> [EXERCISE BRIEF]: Pictures excluded, please retype exactly the lines from the start of the data through the line that contains "31: (510, 80, 3.76)", both ends kept, and nothing beyond them.

TASK INPUT START

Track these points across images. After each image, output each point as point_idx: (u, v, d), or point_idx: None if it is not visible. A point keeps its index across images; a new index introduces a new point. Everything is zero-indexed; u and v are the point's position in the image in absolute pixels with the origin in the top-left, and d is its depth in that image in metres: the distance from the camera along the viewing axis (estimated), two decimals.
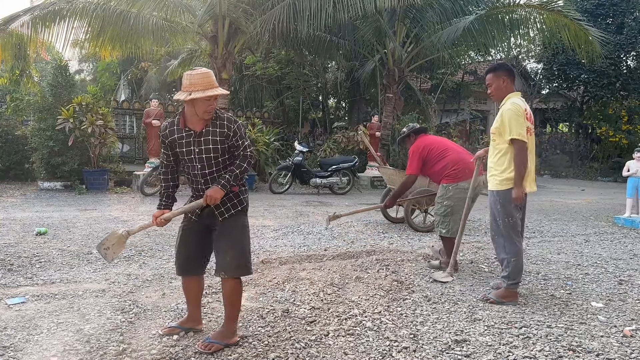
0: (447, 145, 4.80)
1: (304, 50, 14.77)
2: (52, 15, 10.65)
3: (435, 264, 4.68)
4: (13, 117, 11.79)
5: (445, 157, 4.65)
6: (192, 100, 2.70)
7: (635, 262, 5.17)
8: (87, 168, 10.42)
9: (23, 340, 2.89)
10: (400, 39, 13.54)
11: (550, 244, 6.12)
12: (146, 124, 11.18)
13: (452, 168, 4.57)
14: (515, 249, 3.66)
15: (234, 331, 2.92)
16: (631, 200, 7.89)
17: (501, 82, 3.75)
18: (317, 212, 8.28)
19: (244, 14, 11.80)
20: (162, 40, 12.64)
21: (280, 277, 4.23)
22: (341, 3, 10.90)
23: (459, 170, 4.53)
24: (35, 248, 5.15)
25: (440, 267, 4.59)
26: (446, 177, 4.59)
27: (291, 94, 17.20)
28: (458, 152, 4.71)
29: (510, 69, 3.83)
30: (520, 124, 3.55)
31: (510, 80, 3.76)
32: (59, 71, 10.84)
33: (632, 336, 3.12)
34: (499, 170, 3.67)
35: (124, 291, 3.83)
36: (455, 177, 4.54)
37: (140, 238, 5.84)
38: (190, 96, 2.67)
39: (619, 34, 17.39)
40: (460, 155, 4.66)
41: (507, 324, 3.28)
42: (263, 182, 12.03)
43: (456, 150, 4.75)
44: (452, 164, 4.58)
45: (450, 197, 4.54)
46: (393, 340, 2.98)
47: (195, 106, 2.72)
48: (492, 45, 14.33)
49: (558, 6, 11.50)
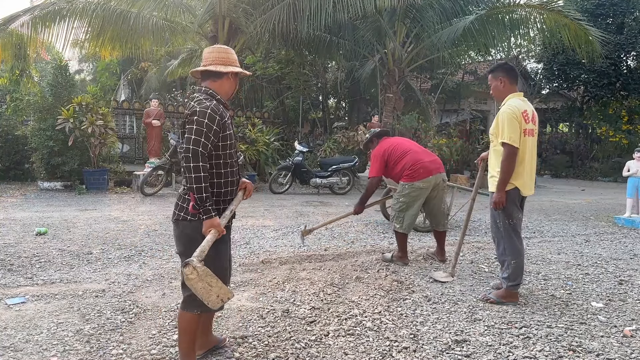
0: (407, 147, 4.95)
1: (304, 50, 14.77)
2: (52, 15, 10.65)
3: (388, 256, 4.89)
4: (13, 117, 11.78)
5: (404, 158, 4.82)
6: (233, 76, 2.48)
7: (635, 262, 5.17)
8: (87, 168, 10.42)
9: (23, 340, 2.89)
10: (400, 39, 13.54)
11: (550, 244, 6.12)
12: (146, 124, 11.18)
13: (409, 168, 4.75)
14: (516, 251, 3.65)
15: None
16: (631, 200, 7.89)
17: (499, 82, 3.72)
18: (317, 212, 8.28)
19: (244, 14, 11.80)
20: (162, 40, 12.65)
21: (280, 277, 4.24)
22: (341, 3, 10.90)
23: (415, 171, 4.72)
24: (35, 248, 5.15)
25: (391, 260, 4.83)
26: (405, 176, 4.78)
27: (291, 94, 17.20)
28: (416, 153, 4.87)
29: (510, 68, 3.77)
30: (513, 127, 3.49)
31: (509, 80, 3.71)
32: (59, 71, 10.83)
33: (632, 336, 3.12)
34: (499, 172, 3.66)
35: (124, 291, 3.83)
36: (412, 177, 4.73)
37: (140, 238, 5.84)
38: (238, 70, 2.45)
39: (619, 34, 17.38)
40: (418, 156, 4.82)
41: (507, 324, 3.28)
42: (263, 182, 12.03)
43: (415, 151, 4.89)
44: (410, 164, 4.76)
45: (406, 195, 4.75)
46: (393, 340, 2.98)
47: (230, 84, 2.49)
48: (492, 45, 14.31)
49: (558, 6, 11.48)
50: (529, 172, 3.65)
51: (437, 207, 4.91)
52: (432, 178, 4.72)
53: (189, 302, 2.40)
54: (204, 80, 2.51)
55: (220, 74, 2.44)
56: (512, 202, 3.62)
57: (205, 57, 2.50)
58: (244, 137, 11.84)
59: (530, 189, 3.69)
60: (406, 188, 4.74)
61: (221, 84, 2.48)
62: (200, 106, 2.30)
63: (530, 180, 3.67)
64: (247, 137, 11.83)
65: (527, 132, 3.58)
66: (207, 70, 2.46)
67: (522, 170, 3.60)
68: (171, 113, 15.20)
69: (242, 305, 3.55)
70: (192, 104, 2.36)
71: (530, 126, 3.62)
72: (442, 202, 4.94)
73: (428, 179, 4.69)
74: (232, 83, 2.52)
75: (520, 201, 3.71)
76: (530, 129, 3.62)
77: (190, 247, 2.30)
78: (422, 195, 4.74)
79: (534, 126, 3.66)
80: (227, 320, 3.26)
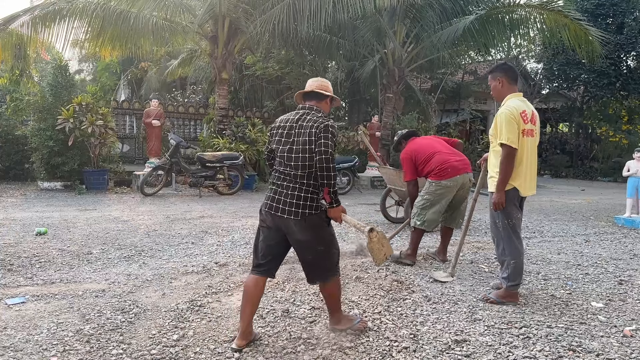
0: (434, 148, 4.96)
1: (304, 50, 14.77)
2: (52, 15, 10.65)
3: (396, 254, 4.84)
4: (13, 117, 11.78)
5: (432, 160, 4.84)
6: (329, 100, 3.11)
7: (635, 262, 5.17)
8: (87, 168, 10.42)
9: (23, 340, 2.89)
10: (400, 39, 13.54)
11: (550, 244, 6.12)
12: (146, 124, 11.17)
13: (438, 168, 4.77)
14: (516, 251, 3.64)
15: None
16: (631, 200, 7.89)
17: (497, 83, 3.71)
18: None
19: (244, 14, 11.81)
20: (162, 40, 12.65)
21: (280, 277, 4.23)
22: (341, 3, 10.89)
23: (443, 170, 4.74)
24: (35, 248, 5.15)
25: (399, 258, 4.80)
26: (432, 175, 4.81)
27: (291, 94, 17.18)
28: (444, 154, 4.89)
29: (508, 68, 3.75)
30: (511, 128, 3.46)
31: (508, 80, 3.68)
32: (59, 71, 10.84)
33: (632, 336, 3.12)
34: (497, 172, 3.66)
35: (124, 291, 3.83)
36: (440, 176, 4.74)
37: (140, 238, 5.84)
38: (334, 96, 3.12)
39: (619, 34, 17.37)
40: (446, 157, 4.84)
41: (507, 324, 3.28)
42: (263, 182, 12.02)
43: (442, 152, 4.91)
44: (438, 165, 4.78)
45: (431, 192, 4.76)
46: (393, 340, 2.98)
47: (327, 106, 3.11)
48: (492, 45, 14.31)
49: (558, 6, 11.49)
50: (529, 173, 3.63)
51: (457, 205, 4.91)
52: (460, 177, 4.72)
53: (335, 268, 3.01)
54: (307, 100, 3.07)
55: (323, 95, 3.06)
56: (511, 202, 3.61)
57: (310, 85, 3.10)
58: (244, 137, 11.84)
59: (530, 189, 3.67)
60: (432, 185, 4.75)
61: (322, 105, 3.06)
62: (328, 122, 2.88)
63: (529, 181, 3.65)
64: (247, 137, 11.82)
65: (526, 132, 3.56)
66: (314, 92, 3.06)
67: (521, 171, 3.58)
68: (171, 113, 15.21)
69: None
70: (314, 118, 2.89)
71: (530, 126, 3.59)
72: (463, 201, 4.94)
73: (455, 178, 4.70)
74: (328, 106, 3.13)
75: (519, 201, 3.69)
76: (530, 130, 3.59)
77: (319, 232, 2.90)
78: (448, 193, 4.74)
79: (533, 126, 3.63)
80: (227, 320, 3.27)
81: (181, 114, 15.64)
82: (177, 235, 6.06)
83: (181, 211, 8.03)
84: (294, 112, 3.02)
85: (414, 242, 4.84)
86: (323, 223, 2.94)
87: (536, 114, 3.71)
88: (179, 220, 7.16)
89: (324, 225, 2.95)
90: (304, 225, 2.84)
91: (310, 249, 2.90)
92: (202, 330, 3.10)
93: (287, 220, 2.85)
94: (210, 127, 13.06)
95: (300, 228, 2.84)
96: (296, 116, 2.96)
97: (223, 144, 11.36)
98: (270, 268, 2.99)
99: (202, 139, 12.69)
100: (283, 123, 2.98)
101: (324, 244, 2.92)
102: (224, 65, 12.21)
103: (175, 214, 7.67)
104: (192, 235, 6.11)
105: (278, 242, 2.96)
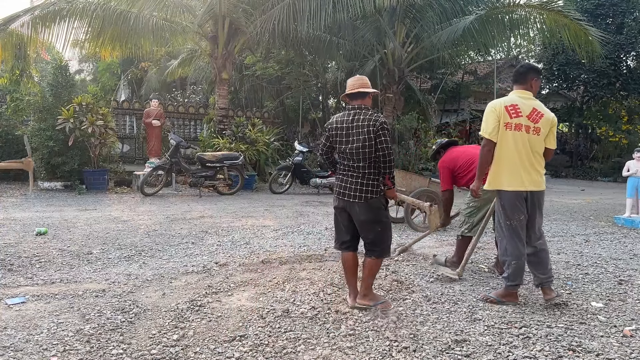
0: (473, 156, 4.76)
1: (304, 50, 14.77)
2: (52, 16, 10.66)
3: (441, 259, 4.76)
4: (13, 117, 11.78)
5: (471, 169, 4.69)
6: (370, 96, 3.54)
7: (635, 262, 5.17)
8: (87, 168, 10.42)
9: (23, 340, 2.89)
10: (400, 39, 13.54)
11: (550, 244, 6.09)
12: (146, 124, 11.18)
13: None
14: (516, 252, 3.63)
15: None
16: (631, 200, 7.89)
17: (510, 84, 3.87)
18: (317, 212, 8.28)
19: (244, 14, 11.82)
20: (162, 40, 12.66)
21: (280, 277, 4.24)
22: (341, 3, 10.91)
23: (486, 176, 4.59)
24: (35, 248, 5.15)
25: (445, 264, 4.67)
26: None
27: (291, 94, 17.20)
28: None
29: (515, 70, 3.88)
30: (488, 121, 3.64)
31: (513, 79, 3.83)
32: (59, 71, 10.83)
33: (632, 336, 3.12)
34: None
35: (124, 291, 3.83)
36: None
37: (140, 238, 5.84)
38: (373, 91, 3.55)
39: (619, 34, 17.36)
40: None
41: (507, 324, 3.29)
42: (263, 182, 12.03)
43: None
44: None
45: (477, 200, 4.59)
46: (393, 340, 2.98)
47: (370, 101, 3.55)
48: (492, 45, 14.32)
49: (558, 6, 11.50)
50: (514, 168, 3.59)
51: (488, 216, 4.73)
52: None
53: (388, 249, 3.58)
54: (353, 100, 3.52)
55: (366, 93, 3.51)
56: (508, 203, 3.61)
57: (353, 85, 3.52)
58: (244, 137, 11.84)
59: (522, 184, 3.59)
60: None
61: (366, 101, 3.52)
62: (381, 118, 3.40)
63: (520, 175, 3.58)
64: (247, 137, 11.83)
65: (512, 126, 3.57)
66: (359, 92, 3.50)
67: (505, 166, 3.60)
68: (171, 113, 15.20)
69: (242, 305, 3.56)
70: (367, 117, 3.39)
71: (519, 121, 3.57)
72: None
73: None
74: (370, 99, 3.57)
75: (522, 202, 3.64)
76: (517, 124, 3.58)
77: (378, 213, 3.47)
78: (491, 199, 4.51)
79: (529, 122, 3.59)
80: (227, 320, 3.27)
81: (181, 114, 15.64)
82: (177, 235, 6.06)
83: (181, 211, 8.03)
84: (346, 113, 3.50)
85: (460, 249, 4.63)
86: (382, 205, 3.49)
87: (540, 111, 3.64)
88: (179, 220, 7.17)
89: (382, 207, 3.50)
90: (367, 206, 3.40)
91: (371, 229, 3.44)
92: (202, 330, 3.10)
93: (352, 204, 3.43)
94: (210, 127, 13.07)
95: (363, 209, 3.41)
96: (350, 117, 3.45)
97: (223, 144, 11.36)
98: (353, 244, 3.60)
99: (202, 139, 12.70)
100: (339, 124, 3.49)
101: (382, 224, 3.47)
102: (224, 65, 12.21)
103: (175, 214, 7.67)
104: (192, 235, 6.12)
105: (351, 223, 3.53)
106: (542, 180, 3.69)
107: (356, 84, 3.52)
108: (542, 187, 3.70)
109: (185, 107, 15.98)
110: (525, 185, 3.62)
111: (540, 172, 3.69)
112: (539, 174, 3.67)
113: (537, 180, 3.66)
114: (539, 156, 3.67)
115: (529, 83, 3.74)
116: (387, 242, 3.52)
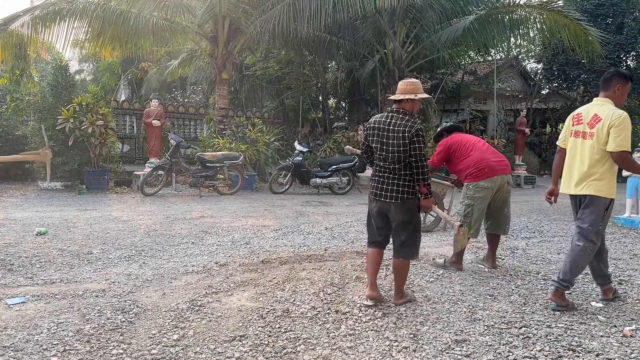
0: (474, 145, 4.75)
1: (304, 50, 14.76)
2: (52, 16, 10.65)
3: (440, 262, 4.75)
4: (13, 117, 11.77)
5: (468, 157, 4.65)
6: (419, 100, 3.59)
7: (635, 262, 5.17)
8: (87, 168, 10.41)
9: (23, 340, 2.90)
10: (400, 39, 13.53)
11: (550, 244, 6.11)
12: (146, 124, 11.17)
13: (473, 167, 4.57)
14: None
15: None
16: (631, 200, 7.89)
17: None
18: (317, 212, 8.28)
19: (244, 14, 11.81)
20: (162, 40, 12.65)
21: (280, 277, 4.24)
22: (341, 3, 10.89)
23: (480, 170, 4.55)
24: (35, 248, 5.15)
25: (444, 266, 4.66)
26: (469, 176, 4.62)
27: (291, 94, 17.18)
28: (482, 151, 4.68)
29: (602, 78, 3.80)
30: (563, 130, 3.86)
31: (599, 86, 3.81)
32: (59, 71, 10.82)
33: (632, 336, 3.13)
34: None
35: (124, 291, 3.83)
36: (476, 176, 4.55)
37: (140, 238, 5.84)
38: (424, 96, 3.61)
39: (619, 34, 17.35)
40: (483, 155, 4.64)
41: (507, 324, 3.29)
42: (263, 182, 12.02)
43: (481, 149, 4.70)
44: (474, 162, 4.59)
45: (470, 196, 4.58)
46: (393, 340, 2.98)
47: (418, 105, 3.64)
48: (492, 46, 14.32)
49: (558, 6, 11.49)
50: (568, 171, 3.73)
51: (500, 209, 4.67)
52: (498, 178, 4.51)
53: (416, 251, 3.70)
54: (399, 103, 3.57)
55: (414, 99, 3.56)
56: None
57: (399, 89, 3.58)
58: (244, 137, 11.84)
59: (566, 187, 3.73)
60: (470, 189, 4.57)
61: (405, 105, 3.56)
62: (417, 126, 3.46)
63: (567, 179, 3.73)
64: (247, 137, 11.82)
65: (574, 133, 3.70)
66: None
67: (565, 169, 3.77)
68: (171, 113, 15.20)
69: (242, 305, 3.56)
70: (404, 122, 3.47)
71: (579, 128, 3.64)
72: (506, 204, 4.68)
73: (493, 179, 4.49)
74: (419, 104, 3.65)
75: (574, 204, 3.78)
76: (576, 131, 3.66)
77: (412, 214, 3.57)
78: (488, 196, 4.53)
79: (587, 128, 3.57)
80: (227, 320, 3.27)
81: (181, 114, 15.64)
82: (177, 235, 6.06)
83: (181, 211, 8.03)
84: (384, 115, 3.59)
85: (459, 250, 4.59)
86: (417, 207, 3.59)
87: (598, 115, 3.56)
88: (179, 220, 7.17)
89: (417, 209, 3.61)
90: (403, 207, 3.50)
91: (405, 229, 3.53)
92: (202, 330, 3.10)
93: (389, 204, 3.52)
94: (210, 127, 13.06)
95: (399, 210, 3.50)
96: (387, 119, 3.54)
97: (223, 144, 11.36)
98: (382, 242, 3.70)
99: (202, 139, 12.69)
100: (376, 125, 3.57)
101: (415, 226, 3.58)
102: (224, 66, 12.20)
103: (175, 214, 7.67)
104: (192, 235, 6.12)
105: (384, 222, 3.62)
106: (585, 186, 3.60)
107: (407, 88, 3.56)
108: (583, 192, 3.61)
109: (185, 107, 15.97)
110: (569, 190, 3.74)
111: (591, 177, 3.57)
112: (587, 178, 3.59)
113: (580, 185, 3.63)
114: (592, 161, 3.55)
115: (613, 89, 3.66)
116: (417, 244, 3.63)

TASK INPUT END

> [WRITTEN RESPONSE]:
Track these points across images. After each image, output each point as point_idx: (u, v, d), or point_idx: None if it is not visible. A point keeps its index across images; a new index introduces a new point. Everything is zero-indexed; u and v are the point's position in the image in absolute pixels with the origin in the top-left, and d is its depth in that image in metres: the distance from the camera along the viewing axis (estimated), two decimals.
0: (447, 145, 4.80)
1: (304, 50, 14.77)
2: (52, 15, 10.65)
3: (435, 264, 4.68)
4: (13, 117, 11.79)
5: (445, 157, 4.65)
6: (192, 100, 2.70)
7: (635, 262, 5.17)
8: (87, 168, 10.42)
9: (23, 340, 2.89)
10: (400, 39, 13.54)
11: (550, 244, 6.12)
12: (146, 124, 11.18)
13: (452, 168, 4.57)
14: (515, 249, 3.66)
15: (234, 331, 2.92)
16: (631, 200, 7.89)
17: (501, 82, 3.75)
18: (317, 212, 8.28)
19: (244, 14, 11.80)
20: (162, 40, 12.64)
21: (280, 277, 4.23)
22: (341, 3, 10.90)
23: (459, 170, 4.53)
24: (35, 248, 5.15)
25: (440, 267, 4.59)
26: (446, 177, 4.59)
27: (291, 94, 17.20)
28: (458, 152, 4.71)
29: (510, 69, 3.83)
30: (520, 124, 3.55)
31: (510, 80, 3.76)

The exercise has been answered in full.